The New York Convention recognizes the enforcement of foreign arbitral awards. A court is obliged to confirm a foreign arbitral award unless the party resisting enforcement meets the substantial burden of proving one of the seven interpreted defenses.
The major question for the U.S. courts was whether there was an “arbitral award” that would fall under the New York Convention. In coming to its decision, the courts had to look at the definitions of “arbitration” and “arbitral award”.
The two terms, however, do not have definitions under the New York Convention and in the Federal Arbitration Act. Case law provided direction. Using the definitions from American Law Institute’s Restatement, the Ninth Circuit decided that there was no arbitral award, tribunal or arbitration because the requirements of the parties’ arbitration agreements and the forum were not met.

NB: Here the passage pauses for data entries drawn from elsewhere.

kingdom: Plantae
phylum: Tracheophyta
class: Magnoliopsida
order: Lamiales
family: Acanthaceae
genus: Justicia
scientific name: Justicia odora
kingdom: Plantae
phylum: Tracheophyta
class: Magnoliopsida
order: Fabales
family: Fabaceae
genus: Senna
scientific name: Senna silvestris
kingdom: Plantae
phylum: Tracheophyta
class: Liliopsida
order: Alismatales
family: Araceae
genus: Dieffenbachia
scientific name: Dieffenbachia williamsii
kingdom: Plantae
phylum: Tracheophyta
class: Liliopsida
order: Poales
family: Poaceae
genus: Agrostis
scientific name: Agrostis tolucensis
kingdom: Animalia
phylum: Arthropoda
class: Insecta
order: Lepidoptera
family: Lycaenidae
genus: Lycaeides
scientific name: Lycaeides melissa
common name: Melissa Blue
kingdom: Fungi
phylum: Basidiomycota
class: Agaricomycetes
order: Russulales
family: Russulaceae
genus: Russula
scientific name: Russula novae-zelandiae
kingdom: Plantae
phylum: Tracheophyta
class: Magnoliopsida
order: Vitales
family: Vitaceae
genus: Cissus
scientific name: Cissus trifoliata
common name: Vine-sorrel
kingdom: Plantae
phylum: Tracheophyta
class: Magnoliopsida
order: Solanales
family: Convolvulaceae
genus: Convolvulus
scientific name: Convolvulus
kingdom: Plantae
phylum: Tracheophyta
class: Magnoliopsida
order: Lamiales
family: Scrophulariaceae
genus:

Although the order was issued as an arbitral order, there were aspects of it that indicated otherwise. First, there was no dispute between Castro and his former employer Tri Marine. There was no genuine disagreement between the parties. Therefore, they reached an agreement and there was no arbitral award handed down. Castro and Tri Marine had settled their dispute before they visited the arbitrator, with Castro releasing Tri Marine of any liability and all claims.
Arbitration is a consensual procedure, and there was no consent between Castro and Tri Marine to participate in an arbitration that was a meeting with a third party. Parties may waive contractual terms, but by his conduct, Castro did not have any intent to arbitrate the dispute in the Philippines. The meeting between the parties did not follow Philippines arbitral procedures.
The Ninth Circuit opinion stated that the parties’ free-floating settlement agreement did not transform into an arbitral award and the fact that there was an arbitrator present does not make it an arbitral award. The appeals court concluded that Tri Marine could seek to enforce the release as a contract matter, but the arbitrator’s order was not an award and it did not fall under a foreign arbitral award.
The author, a CPR Institute Summer 2019 intern, graduated last month with an LLM in dispute resolution from the University of Missouri School of Law in Columbia, Mo.